South African President and African National Congress leader Cyril Ramaphosa listed his government's challenges and achievements over the past five years
Johannesburg (AFP) - South Africa’s President Cyril Ramaphosa sought to project confidence and authority on Friday at the opening of a ruling ANC party conference, where he is seeking re-election as party leader despite a tarnishing cash-heist scandal.
In a three-hour-long opening address, amid chants and heckling from a few delegates, Ramaphosa chronicled his government’s challenges and achievements over the past five years.
The venerable party, shaped by Nelson Mandela into the main weapon that ended apartheid, has governed South Africa for 28 years. Its image today is stained by corruption, factionalism and declining support.
Ramaphosa told some 4,500 African National Congress (ANC) delegates at an events centre near Johannesburg to have the “courage and the honesty to recognise our shortcomings and resolve to correct them”.
Among its failures, he cited rising poverty which gives “rise to a sense of hopelessness amongst our people”.
But as he eyes a new term at the top of the ANC, he sounded a note of hope saying “green shoots are starting to sprout, I do believe better days lie ahead”.
Ramaphosa is the favourite to continue leading the storied party.
Portraying himself as a graft-busting champion, Ramaphosa took control of the ANC in 2017 after his boss Jacob Zuma became mired in corruption.
Delegates arrive for the National Conference of the African National Congress
The party’s majority in parliament means that it also has control over the process to approve the national president.
But Ramaphosa’s clean-hands image has been dented by allegations he concealed a huge cash burglary at his farm rather than report the matter to the authorities.
Despite this, the 70-year-old leader appears on track to win the party leadership election.
A small group of heckling delegates tried to disrupt his address, chanting “Change! Change!” while also banging on their tables.
- ‘Fix corruption’ -
“Let us exercise discipline, let us exercise political consciousness,” he said in his remarks urging delegates to debate issues instead of “shouting” and “howling at each other”.
The conference started several hours behind schedule and was adjourned after Ramaphosa’s speech. Voting would be delayed but was still expected to take place on Saturday, according to a senior ANC official.
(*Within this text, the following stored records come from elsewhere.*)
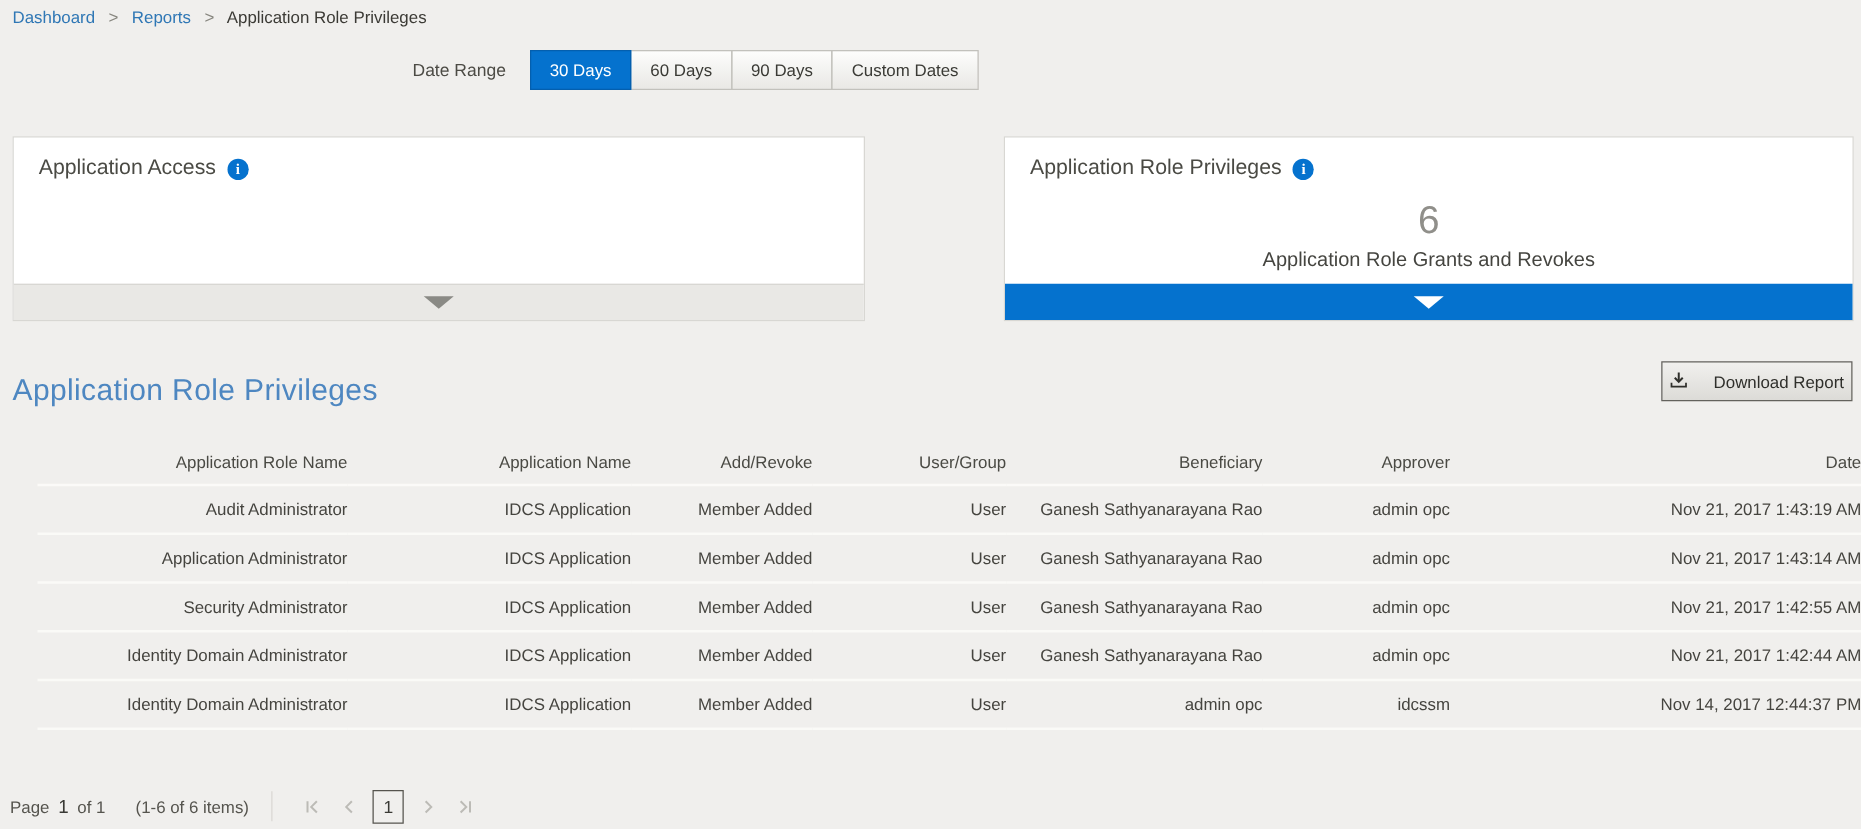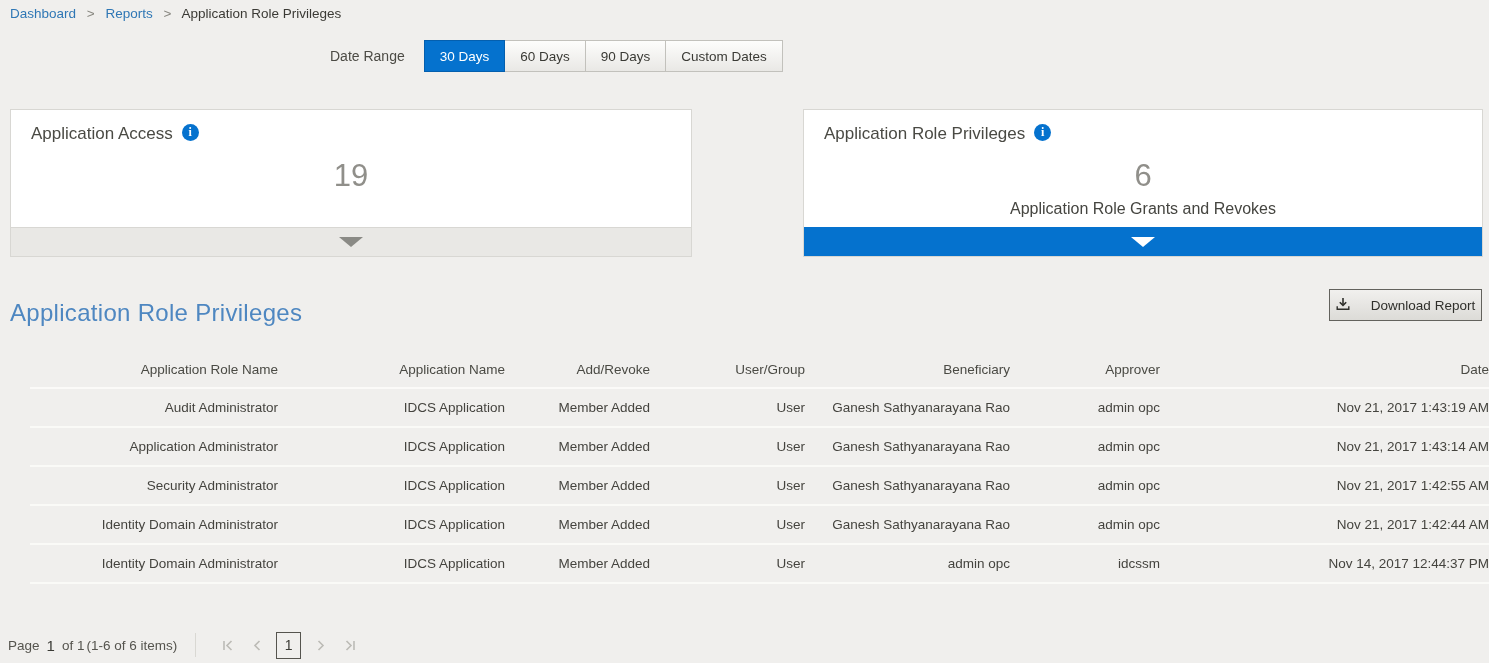--- a/index.html
+++ b/index.html
@@ -33,21 +33,21 @@
 
   
   .card {
     position: absolute; top: 109px; height: 148px;
     background: #ffffff; border: 1px solid #d8d7d3;
   }
   .card.left  { left: 10px;  width: 682px; }
   .card.right { left: 803px; width: 680px; }
   .card-title {
     position: absolute; top: 14px; left: 20px; font-size: 17px; color: #4a4a44;
-    display: flex; align-items: flex-start; gap: 9px;
+    display: flex; align-items: flex-end; gap: 9px;
   }
   .info-icon {
     display: inline-block; width: 17px; height: 17px; border-radius: 50%;
     background: #0572ce; color: #fff; font-size: 12px; font-weight: bold;
     font-family: "Liberation Serif", serif;
     text-align: center; line-height: 17px; cursor: pointer;
   }
   .card-value {
     position: absolute; top: 48px; left: 0; right: 0; text-align: center;
     font-size: 31px; color: #908f8a; font-weight: 400;
@@ -91,21 +91,21 @@
   .report-table thead tr { border-bottom: 2px solid #fbfaf8; }
   .report-table tbody tr { border-bottom: 2px solid #fafaf7; cursor: default; }
 
   
   .pagination {
     position: absolute; left: 0; bottom: 0; width: 100%; height: 36px;
     display: flex; align-items: center; padding-left: 8px;
     font-size: 13.5px; color: #55544e;
   }
   .pagination .pg-current-inline { font-size: 15px; color: #3a3a35; margin: 0 7px; }
-  .pagination .pg-of { margin-right: 2px; }
+  .pagination .pg-of { margin-right: 24px; }
   .pagination .pg-items { color: #55544e; }
   .pg-divider { width: 1px; height: 24px; background: #d9d8d3; margin: 0 16px 0 18px; }
   .pg-btn {
     width: 30px; height: 30px; display: flex; align-items: center; justify-content: center;
     background: transparent; border: none; cursor: pointer; color: #bcbbb6;
   }
   .pg-page-box {
     width: 25px; height: 27px; border: 1px solid #55544e; background: transparent;
     display: flex; align-items: center; justify-content: center;
     font-size: 14px; color: #3a3a35; margin: 0 4px; cursor: pointer;
@@ -129,21 +129,20 @@
   <button class="dr-btn">60 Days</button>
   <button class="dr-btn">90 Days</button>
   <button class="dr-btn">Custom Dates</button>
 </div>
 
 <div class="card left">
   <div class="card-title">
     <span>Application Access</span>
     <span class="info-icon">i</span>
   </div>
-  <div class="card-value">19</div>
   <div class="card-footer collapsed">
     <span class="tri-down"></span>
   </div>
 </div>
 
 <div class="card right">
   <div class="card-title">
     <span>Application Role Privileges</span>
     <span class="info-icon">i</span>
   </div>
Party delegate Sipho Pieterse, 36 and unemployed, said he was comforted by Ramaphosa’s repeated commitment to tackle graft and pull the country out of a prolonged energy crisis.
“When he comes back as president tomorrow… the thieves of corruption are going to shiver and to shake,” he said.
Ramaphosa is bidding to retain the reins of the ANC
But Thami Chamane, 30, unemployed, and one of the delegates disrupting the speech, wanted Ramaphosa to “step aside” over the farm scandal.
A victory would secure Ramaphosa a ticket to a fresh term as president after the 2024 elections, if his party wins that vote.
Ramaphosa won a reprieve ahead of the conference when the ANC used its majority in parliament to block a possible impeachment inquiry.
He is leading the list of only two nominated presidential candidates so far and is seen to be the most viable in the absence of better options in the 110-year-old party.
- Declining vote share -
The ex-trade unionist fronted the historic negotiations to end apartheid and helped draft the constitution – hailed as one of Africa’s most progressive charters.
Dodging the impeachment bullet likely emboldened his re-election bid, analysts say.
His rival is his former health minister Zweli Mkhize, who is facing corruption allegations linked to Covid-19 funds.
Over the past decade, the party has lost its grip over key cities in municipal elections.
Its showing in this battlefield slumped last year under 50 percent for the first time.
On a national level, the ANC won the 2019 election with 57.5 percent of the vote, down from 62.15 percent in 2014.
But it remains South Africa’s largest party.
Whoever emerges victorious in the vote will have to defuse anger at crippling power cuts and entrenched poverty.